**Required action**. Please restate the entries below word for word, leaving out any pictures.

(Document layout analysis data)

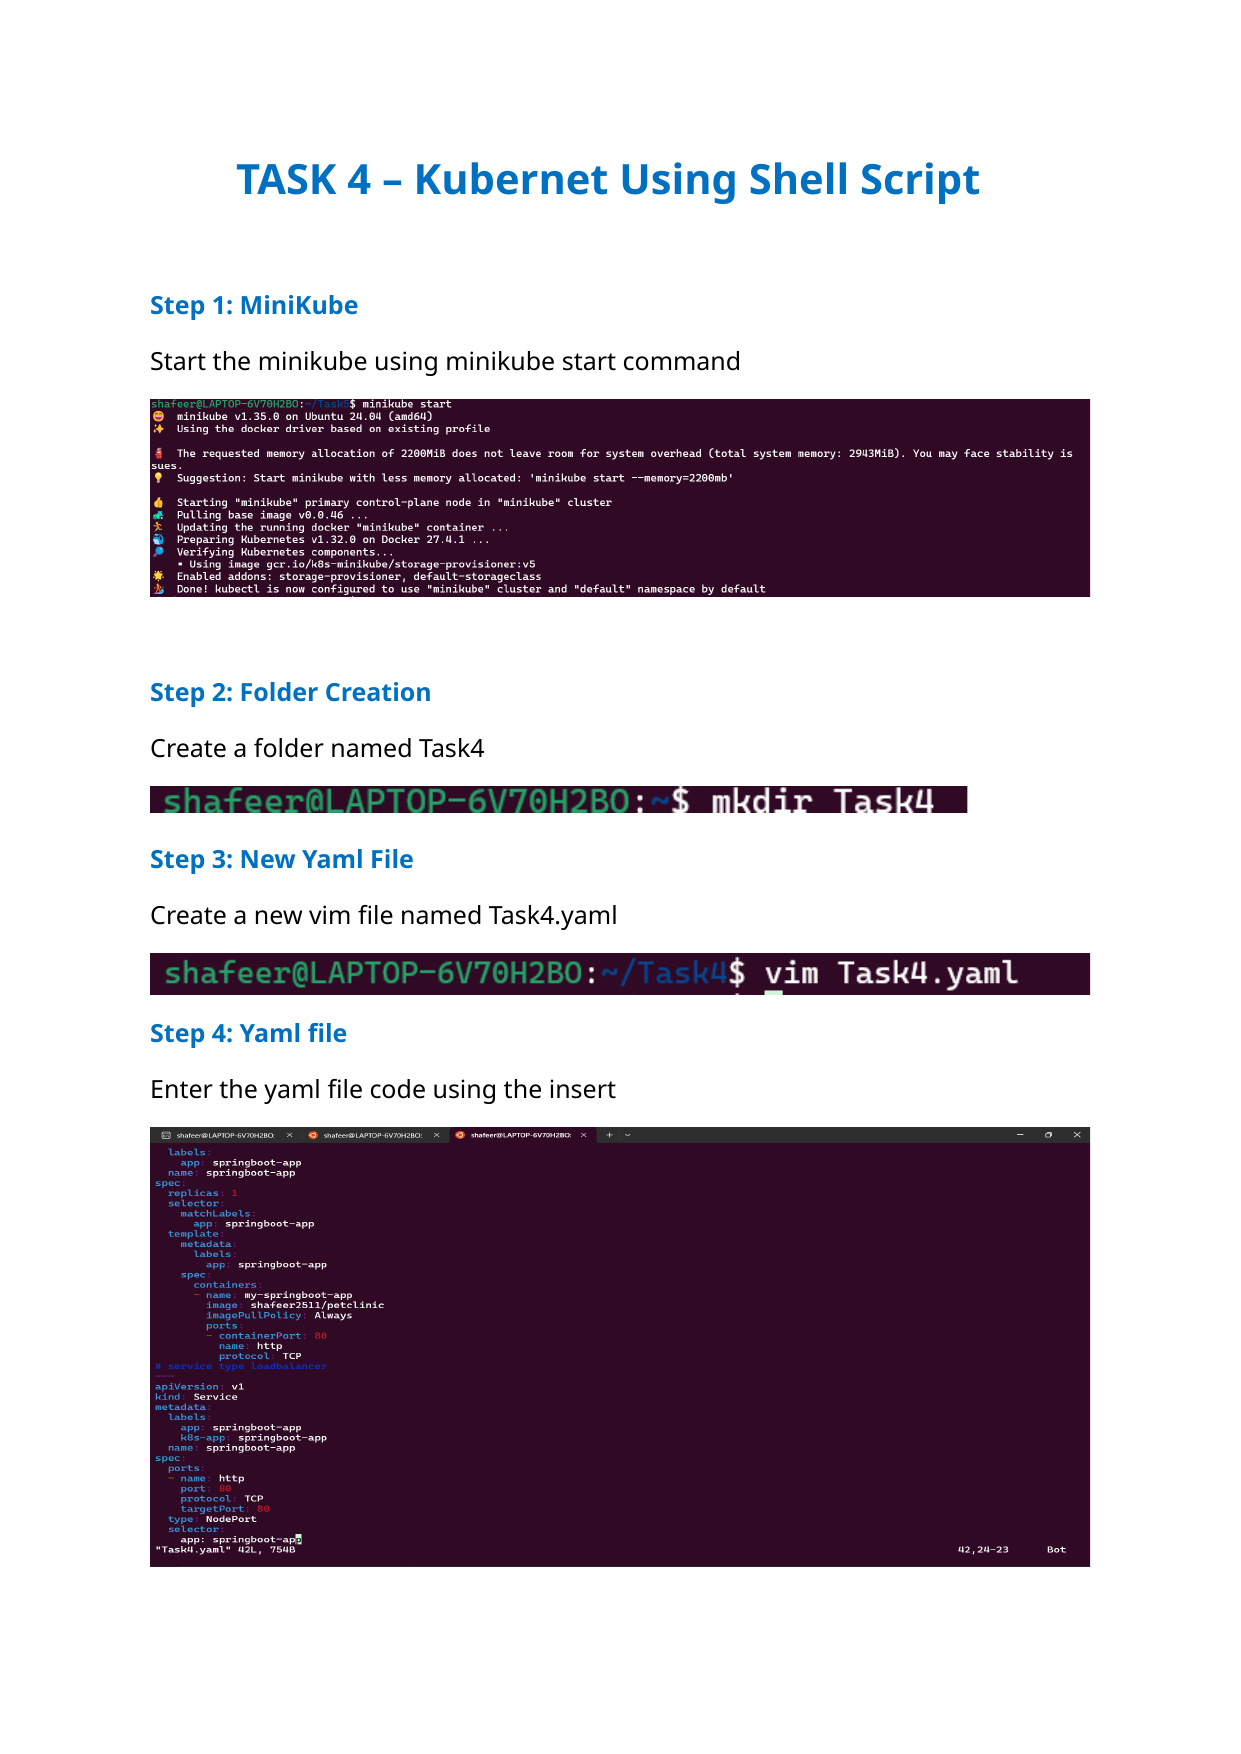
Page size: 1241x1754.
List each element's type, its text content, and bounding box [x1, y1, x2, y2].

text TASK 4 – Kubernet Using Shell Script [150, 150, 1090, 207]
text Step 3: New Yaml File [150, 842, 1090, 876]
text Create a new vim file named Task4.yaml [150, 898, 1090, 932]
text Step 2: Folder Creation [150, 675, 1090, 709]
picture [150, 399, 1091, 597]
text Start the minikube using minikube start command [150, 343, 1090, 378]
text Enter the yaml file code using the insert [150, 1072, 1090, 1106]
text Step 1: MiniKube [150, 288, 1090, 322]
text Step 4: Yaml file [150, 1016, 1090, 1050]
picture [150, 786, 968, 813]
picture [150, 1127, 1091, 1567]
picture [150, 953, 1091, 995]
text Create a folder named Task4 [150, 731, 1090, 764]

**Written reply**.
Page size: 1241x1754.
List each element's type, its text content, and bounding box [x1, y1, x2, y2].

text TASK 4 – Kubernet Using Shell Script [150, 150, 1090, 207]
text Step 3: New Yaml File [150, 842, 1090, 876]
text Create a new vim file named Task4.yaml [150, 898, 1090, 932]
text Step 2: Folder Creation [150, 675, 1090, 709]
picture [150, 399, 1091, 597]
text Start the minikube using minikube start command [150, 343, 1090, 378]
text Enter the yaml file code using the insert [150, 1072, 1090, 1106]
text Step 1: MiniKube [150, 288, 1090, 322]
text Step 4: Yaml file [150, 1016, 1090, 1050]
picture [150, 786, 968, 813]
picture [150, 1127, 1091, 1567]
picture [150, 953, 1091, 995]
text Create a folder named Task4 [150, 731, 1090, 764]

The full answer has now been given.